Chapter 10 Recognizing the Correct Placement of Lines and Tubes
Critical Care Radiology



TABLE 10-1 COMMON DISEASES IN CRITICALLY ILL PATIENTS
Finding or Disease | Discussed in |
---|---|
Adult respiratory distress syndrome | Chapter 9 |
Aspiration | Chapter 7 |
Atelectasis | Chapter 5 |
Congestive heart failure (pulmonary edema) | Chapter 9 |
Pleural effusion | Chapter 6 |
Pneumomediastinum | Chapter 8 |
Pneumonia | Chapter 7 |
Pneumothorax | Chapter 8 |
Pulmonary thromboembolic disease | Chapter 12 |
Endotracheal and Tracheostomy Tubes
Endotracheal Tubes (ETT)

• Endotracheal tubes are usually wide-bore tubes (about 1 cm) with a radioopaque marker stripe and no side holes. The tip is frequently diagonally shaped.
• With the patient’s head in the neutral position (i.e., bottom of mandible is at the level of C5-C6), the tip of ETT should be 3-5 cm from the carina.
• This is roughly half the distance between the medial ends of clavicles and the carina (Fig. 10-1).
• Ideally the diameter of the ETT should be one half to two thirds the width of the trachea.
• Follow the right or left main bronchus backward until it meets the opposite main bronchus. The carina projects over the T5, T6, or T7 vertebral bodies in 95% of people.

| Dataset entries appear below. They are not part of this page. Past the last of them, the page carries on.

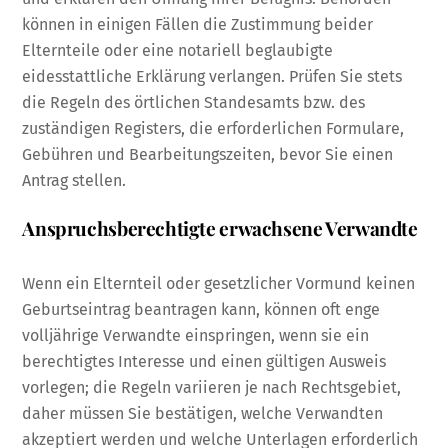
können in einigen Fällen die Zustimmung beider
Elternteile oder eine notariell beglaubigte
eidesstattliche Erklärung verlangen. Prüfen Sie stets
die Regeln des örtlichen Standesamts bzw. des
zuständigen Registers, die erforderlichen Formulare,
Gebühren und Bearbeitungszeiten, bevor Sie einen
Antrag stellen.
Anspruchsberechtigte erwachsene Verwandte
Wenn ein Elternteil oder gesetzlicher Vormund keinen
Geburtseintrag beantragen kann, können oft enge
volljährige Verwandte einspringen, wenn sie ein
berechtigtes Interesse und einen gültigen Ausweis
vorlegen; die Regeln variieren je nach Rechtsgebiet,
daher müssen Sie bestätigen, welche Verwandten
akzeptiert werden und welche Unterlagen erforderlich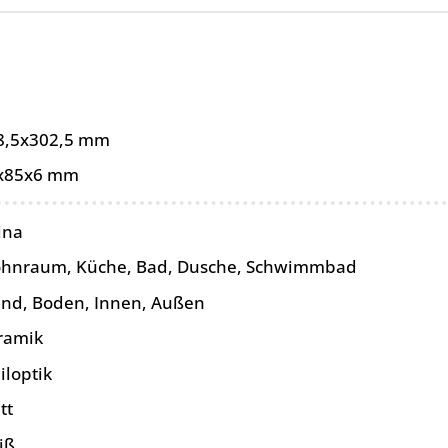
8,5x302,5 mm
x85x6 mm
ina
hnraum, Küche, Bad, Dusche, Schwimmbad
nd, Boden, Innen, Außen
ramik
iloptik
tt
iß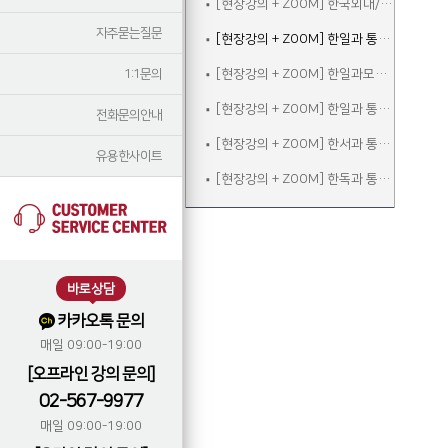
[현장강의 + ZOOM] 한국외대/서울외대 한일과 면접대비반
자주묻는질문
[현장강의 + ZOOM] 한일과 통대입시 종합반
1:1문의
[현장강의 + ZOOM] 한일과모의고사반
[현장강의 + ZOOM] 한일과 통대입시반
전화문의안내
[현장강의 + ZOOM] 한서과 통대입시반
유용한사이트
[현장강의 + ZOOM] 한독과 통대입시반
바로상담
카카오톡 문의
매일 09:00-19:00
[오프라인 강의 문의]
02-567-9977
매일 09:00-19:00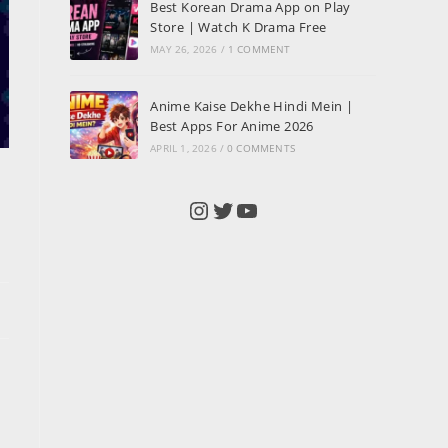
Best Korean Drama App on Play
Store | Watch K Drama Free
MAY 26, 2026
/
1 COMMENT
Anime Kaise Dekhe Hindi Mein |
Best Apps For Anime 2026
APRIL 1, 2026
/
0 COMMENTS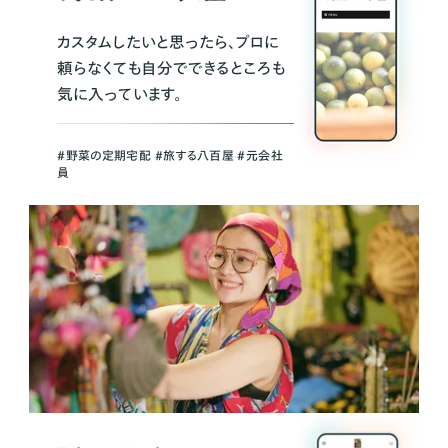
カスタムしたいと思ったら、プロに
頼らなくても自分でできるところも
気に入っています。
＃野菜の定期宅配 ＃旅する八百屋 ＃元会社
員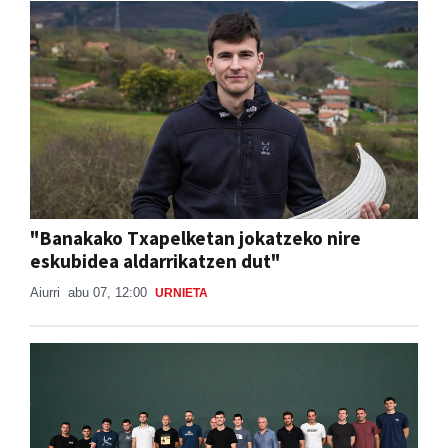
"Banakako Txapelketan jokatzeko nire
eskubidea aldarrikatzen dut"
Aiurri
abu 07, 12:00
URNIETA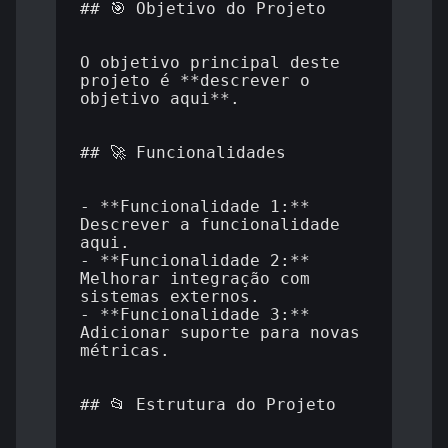
## 🎯 Objetivo do Projeto

O objetivo principal deste 
projeto é **descrever o 
objetivo aqui**.

## 🚀 Funcionalidades

- **Funcionalidade 1:** 
Descrever a funcionalidade 
aqui.

- **Funcionalidade 2:** 
Melhorar integração com 
sistemas externos.

- **Funcionalidade 3:** 
Adicionar suporte para novas 
métricas.

## 📂 Estrutura do Projeto
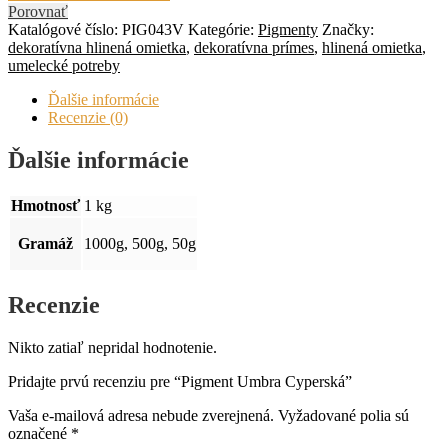
Porovnať
Katalógové číslo:
PIG043V
Kategórie:
Pigmenty
Značky:
dekoratívna hlinená omietka
,
dekoratívna prímes
,
hlinená omietka
,
umelecké potreby
Ďalšie informácie
Recenzie (0)
Ďalšie informácie
Hmotnosť
1 kg
Gramáž
1000g, 500g, 50g
Recenzie
Nikto zatiaľ nepridal hodnotenie.
Pridajte prvú recenziu pre “Pigment Umbra Cyperská”
Vaša e-mailová adresa nebude zverejnená.
Vyžadované polia sú
označené
*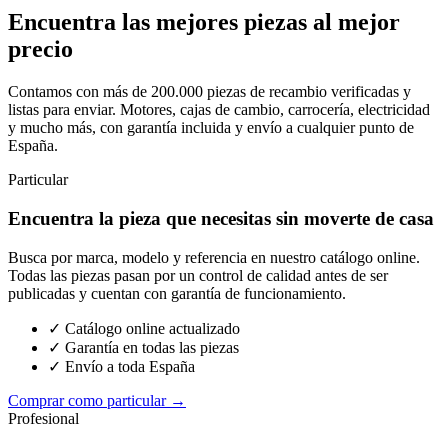
Encuentra las mejores piezas al mejor
precio
Contamos con más de 200.000 piezas de recambio verificadas y
listas para enviar. Motores, cajas de cambio, carrocería, electricidad
y mucho más, con garantía incluida y envío a cualquier punto de
España.
Particular
Encuentra la pieza que necesitas sin moverte de casa
Busca por marca, modelo y referencia en nuestro catálogo online.
Todas las piezas pasan por un control de calidad antes de ser
publicadas y cuentan con garantía de funcionamiento.
✓ Catálogo online actualizado
✓ Garantía en todas las piezas
✓ Envío a toda España
Comprar como particular →
Profesional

• Most common malposition: because of the shallower angle and wider diameter of the right main bronchus or bronchus intermedius, the tip of the ETT will tend to slide into the right-sided bronchial tree preferentially to the left.
• This can lead to atelectasis (especially of the nonaerated right upper lobe and left lung) (see Fig. 5-13).
Tracheostomy Tubes

• The tip should be about halfway between the stoma in which the tracheostomy tube was inserted and the carina. This is usually around the level of T3 (Fig. 10-4).
• Unlike an ETT, the placement of the tip of a tracheostomy tube is not affected by flexion and extension of the head.

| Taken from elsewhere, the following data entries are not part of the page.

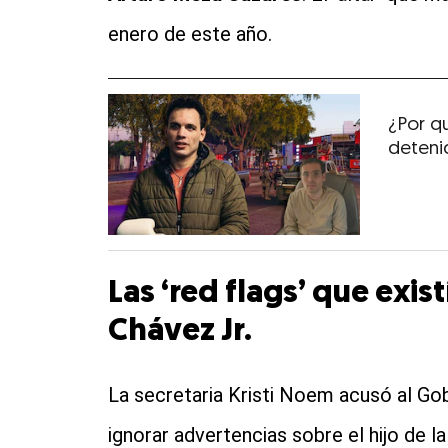
enero de este año.
¿Por qu
deteni
Las ‘red flags’ que exis
Chávez Jr.
La secretaria Kristi Noem acusó al Go
ignorar advertencias sobre el hijo de 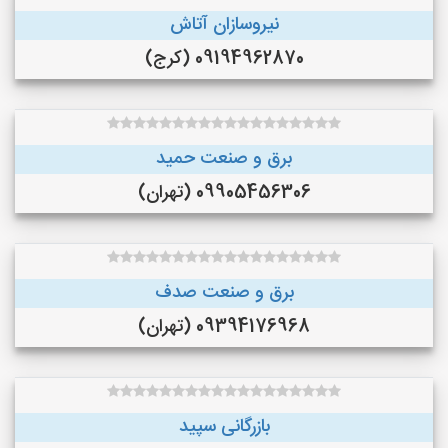
نیروسازان آتاش
09194962870 (کرج)
برق و صنعت حمید
09905456306 (تهران)
برق و صنعت صدف
09394176968 (تهران)
بازرگانی سپید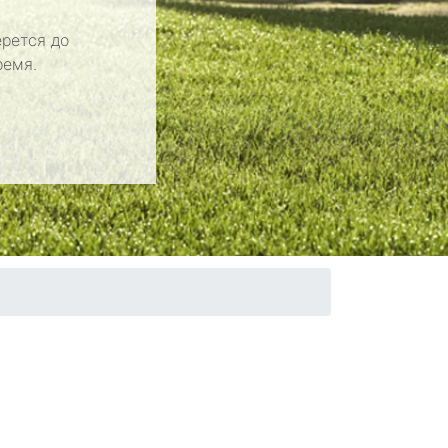
рется до
ремя.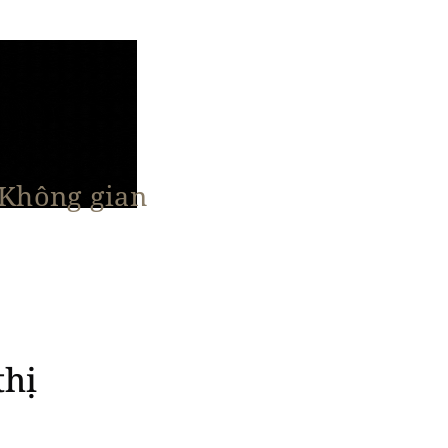
 Không gian
n Nổi Bật
Vật Liệu & Giải Pháp
More
thị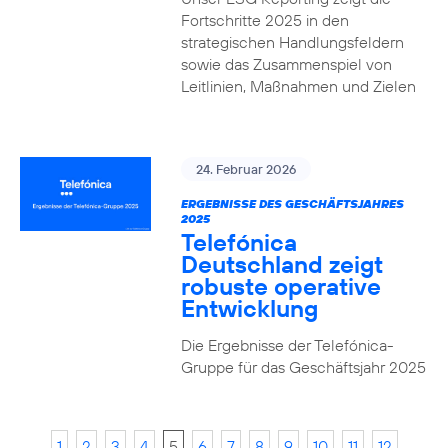
Fortschritte 2025 in den
strategischen Handlungsfeldern
sowie das Zusammenspiel von
Leitlinien, Maßnahmen und Zielen
24. Februar 2026
ERGEBNISSE DES GESCHÄFTSJAHRES
2025
Telefónica
Deutschland zeigt
robuste operative
Entwicklung
Die Ergebnisse der Telefónica-
Gruppe für das Geschäftsjahr 2025
1
2
3
4
5
6
7
8
9
10
11
12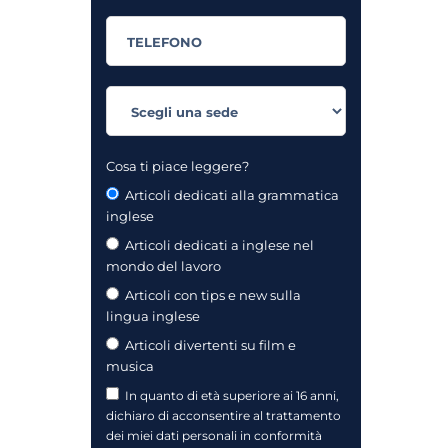
Cosa ti piace leggere?
Articoli dedicati alla grammatica
inglese
Articoli dedicati a inglese nel
mondo del lavoro
Articoli con tips e new sulla
lingua inglese
Articoli divertenti su film e
musica
In quanto di età superiore ai 16 anni,
dichiaro di acconsentire al trattamento
dei miei dati personali in conformità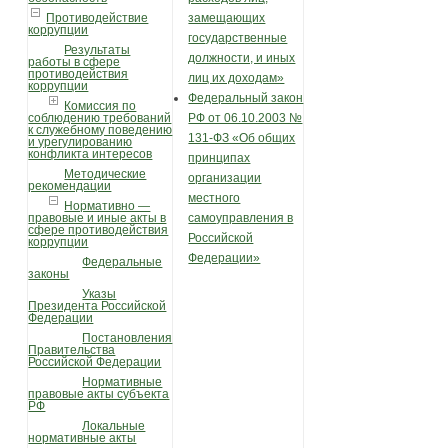
Противодействие
замещающих
коррупции
государственные
Результаты
должности, и иных
работы в сфере
противодействия
лиц их доходам»
коррупции
Федеральный закон
Комиссия по
соблюдению требований
РФ от 06.10.2003 №
к служебному поведению
131-ФЗ «Об общих
и урегулированию
конфликта интересов
принципах
Методические
организации
рекомендации
местного
Нормативно —
правовые и иные акты в
самоуправления в
сфере противодействия
Российской
коррупции
Федерации»
Федеральные
законы
Указы
Президента Российской
Федерации
Постановления
Правительства
Российской Федерации
Нормативные
правовые акты субъекта
РФ
Локальные
нормативные акты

• If the tracheostomy tube is equipped with a cuff, the cuff should generally be inflated to a diameter that fills but does not distend the normal tracheal contour.
Intravascular Catheters
Central Venous Catheters (CVC)

• For venous access to instill chemotherapeutic and hyperosmolar agents not suitable for peripheral venous administration

• They are usually inserted either by the subclavian or internal jugular route. The internal jugular veins join the subclavian veins to form the brachiocephalic (innominate) veins, which, in turn, drain into the superior vena cava. The junctions of the subclavian and brachiocephalic veins generally occur posterior to the medial ends of the clavicles.
• A CVC should reach the medial end of clavicle before descending, and its tip should lie medial to the anterior end of the 1st rib.
• The catheter should descend lateral to the spine, and the tip should lie in the superior vena cava (Fig. 10-5).

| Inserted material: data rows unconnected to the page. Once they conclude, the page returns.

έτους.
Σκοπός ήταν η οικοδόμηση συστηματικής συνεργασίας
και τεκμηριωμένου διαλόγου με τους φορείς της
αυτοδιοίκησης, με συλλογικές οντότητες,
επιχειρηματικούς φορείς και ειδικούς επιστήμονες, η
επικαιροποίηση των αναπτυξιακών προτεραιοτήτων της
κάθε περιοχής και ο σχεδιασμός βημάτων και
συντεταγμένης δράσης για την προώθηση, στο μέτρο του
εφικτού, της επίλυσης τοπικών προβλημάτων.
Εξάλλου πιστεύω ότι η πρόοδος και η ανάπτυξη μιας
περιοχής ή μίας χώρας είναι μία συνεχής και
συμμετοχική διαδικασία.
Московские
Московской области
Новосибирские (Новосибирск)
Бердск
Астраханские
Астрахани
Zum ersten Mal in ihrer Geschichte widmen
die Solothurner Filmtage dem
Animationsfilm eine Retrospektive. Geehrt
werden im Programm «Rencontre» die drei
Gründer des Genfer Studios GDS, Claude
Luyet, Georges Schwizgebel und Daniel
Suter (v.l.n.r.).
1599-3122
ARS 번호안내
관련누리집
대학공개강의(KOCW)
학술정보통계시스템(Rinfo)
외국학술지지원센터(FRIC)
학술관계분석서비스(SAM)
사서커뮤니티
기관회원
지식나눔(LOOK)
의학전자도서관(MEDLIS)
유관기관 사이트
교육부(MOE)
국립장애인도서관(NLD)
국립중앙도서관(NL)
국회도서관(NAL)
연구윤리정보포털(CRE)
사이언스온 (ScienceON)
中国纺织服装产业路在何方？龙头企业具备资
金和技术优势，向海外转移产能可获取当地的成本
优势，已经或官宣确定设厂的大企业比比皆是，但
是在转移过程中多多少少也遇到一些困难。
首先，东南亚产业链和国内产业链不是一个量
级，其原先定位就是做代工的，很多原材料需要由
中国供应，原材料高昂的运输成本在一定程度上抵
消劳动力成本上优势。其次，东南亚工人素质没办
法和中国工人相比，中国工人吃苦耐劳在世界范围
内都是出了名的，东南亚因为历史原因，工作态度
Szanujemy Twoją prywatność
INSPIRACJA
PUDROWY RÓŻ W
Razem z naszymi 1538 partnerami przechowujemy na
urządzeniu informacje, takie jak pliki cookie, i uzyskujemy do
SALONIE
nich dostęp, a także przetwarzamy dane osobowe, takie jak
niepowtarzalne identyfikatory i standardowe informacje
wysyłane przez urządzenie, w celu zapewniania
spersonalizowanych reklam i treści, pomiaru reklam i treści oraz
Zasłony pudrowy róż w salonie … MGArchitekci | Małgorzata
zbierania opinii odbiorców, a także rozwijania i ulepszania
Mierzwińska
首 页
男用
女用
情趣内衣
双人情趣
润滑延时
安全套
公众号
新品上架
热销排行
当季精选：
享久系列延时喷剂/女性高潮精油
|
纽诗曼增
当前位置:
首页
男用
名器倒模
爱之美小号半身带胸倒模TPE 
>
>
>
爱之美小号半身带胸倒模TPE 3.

• They are most often malpositioned with their tips in the right atrium or internal jugular vein (if inserted via the subclavian vein) (Fig. 10-6).
• Pneumothorax can occur in up to 5% of CVC insertions, more often with the subclavian approach than the internal jugular route.
• Occasionally CVCs may perforate the vein and lie outside of the blood vessel. Look for sharp bends in the catheter as a clue to a possible perforation.
• Sometimes, they may be inadvertently inserted in the subclavian artery rather than the subclavian vein.
• Suspect arterial placement if the flow is pulsatile and the course of the catheter parallels the aortic arch or fails to descend to the right of the spine (Fig. 10-7).

Box 10-3 Central Venous Catheters
Most common malpositions are in the right atrium and internal jugular vein (for subclavian inserted catheters).